Con le sue denunce negli anni passati aveva contribuito all’arresto di diversi appartenenti al clan Madonia, fra cui Maria Angela Di Trapani, la donna boss moglie di Salvo Madonia. Ieri Valeria Grasso, testimone di giustizia ed imprenditrice palermitana che si è ribellata al pizzo, vedendo la capomafia nuovamente in manette, grazie all’operazione Talea che ieri ha portato all’arresto di 25 persone tra Resuttana e San Lorenzo, ha avuto un sussulto di gioia. “Quando ho appreso la notizia di prima mattina ho avuto un’emozione fortissima e sentivo il cuore pieno di gioia - ha detto raggiunta telefonicamente da ANTIMAFIADuemila - Questi per me sono stati anni duri specie da quando avevo appreso che questa donna era uscita dal carcere. Provavo tristezza, rabbia, apprensione nel vedere che questa gente continuava a proliferare, aprendo bar, aziende proprio vicino alla mia palestra. Ma sapevo che prima o poi la giustizia avrebbe dato la risposta che mi aspettavo. E ieri le forze dell’ordine e la Procura di Palermo, che mi è sempre stata vicina, hanno dato una risposta forte, dimostrando che lo Stato c’è”.

Che significato ha l’arresto della donna-boss?
“Io non potrò mai dimenticare il suo sguardo il giorno in cui fui chiamata a confermare le mie denunce in Procura. Lei abitava proprio nello stabile davanti la palestra e dal balcone mi chiamò dicendomi: ‘mi raccomando a quello che dici’. Aveva gli occhi di ghiaccio. Io gli risposi con forza che avrei detto tutto quello che c’era da dire. Per questo non ho provato nessuna pietà. Mi aveva addolorato poi leggere le sue dichiarazioni in aula quando chiese al tribunale comprensione perché quello che aveva fatto era per i propri figli. Lei non sa cosa significa essere madre. Lei ha portato alla disperazione tanta gente, ha ucciso, distrutto famiglie. La sua famiglia mi ha puntato una pistola addosso pretendendo che io pagassi il pizzo. Io ho vissuto assieme ai miei figli in località segreta. E quando l’ho vista uscire con le manette mi son detta: ‘finalmente giustizia è stata fatta’”. 
 
Ieri il Procuratore capo di Palermo ha lanciato l’allarme sulle mancate denunce degli imprenditori rispetto alle intimidazioni subite. Lei che ha denunciato cosa si sente di dire a queste persone?

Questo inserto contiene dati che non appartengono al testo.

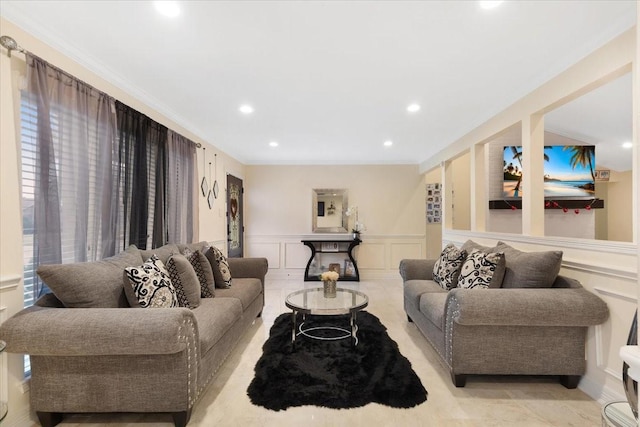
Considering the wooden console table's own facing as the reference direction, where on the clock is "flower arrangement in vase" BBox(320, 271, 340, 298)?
The flower arrangement in vase is roughly at 12 o'clock from the wooden console table.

“Questa operazione deve essere vista come una grande opportunità per chi è ancora schiavo e non denuncia piegandosi a questa gente. Loro possono toccare con mano che la magistratura esiste e non possono più nascondersi dietro all’alibi che lo Stato ti abbandona. Non è così. Chi non ha denunciato deve ravvedersi immediatamente altrimenti si diventa colpevoli di tutte le vite uccise da questa gente. E’ essere complici dei loro delitti, o anche peggio, essere vigliacchi. Bisogna scegliere se essere complici delle morti di Libero Grassi, di tanti magistrati, carabinieri, bambini, o alleati di uno Stato. Denunciare significa libertà e questo è il momento di schierarsi anche per evitare che ci siano nuove morti”. 
 
Nei mesi scorsi lei ha subito nuove minacce. Come si trova la forza di andare avanti?

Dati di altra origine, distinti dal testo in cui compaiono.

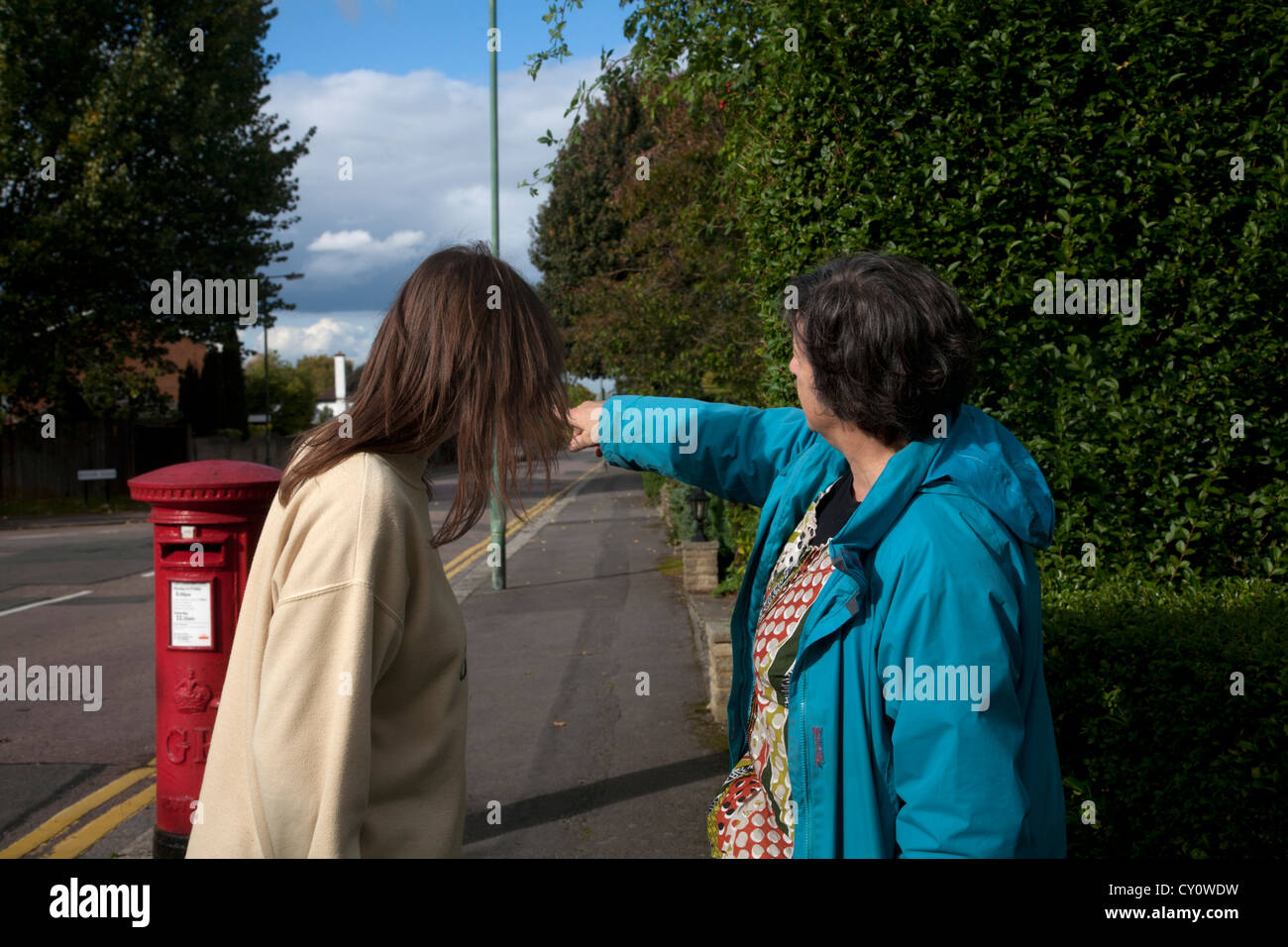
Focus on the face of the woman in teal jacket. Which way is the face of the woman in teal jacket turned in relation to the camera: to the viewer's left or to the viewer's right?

“Io non mi pentirò mai della scelta fatta. So che non è semplice ma pagare il pizzo per me è come tenere in mano una pistola. La forza di andare avanti la ritrovo nei miei figli e dopo fatti come quelli di ieri sono ancora più convinta. Vorrei avere un microfono per parlare all’Italia intera. La forza si trova nella presenza delle Istituzioni e in questi anni magistrati come la dottoressa Luise mi sono state vicini in questo percorso di denunce senza prendere sottogamba quanto avveniva. Così il prossimo 19 dicembre tornerò in aula, ancora una volta, per fare il mio dovere ed indicare quel soggetto che nel 2015 mi fermò per strada minacciandomi”.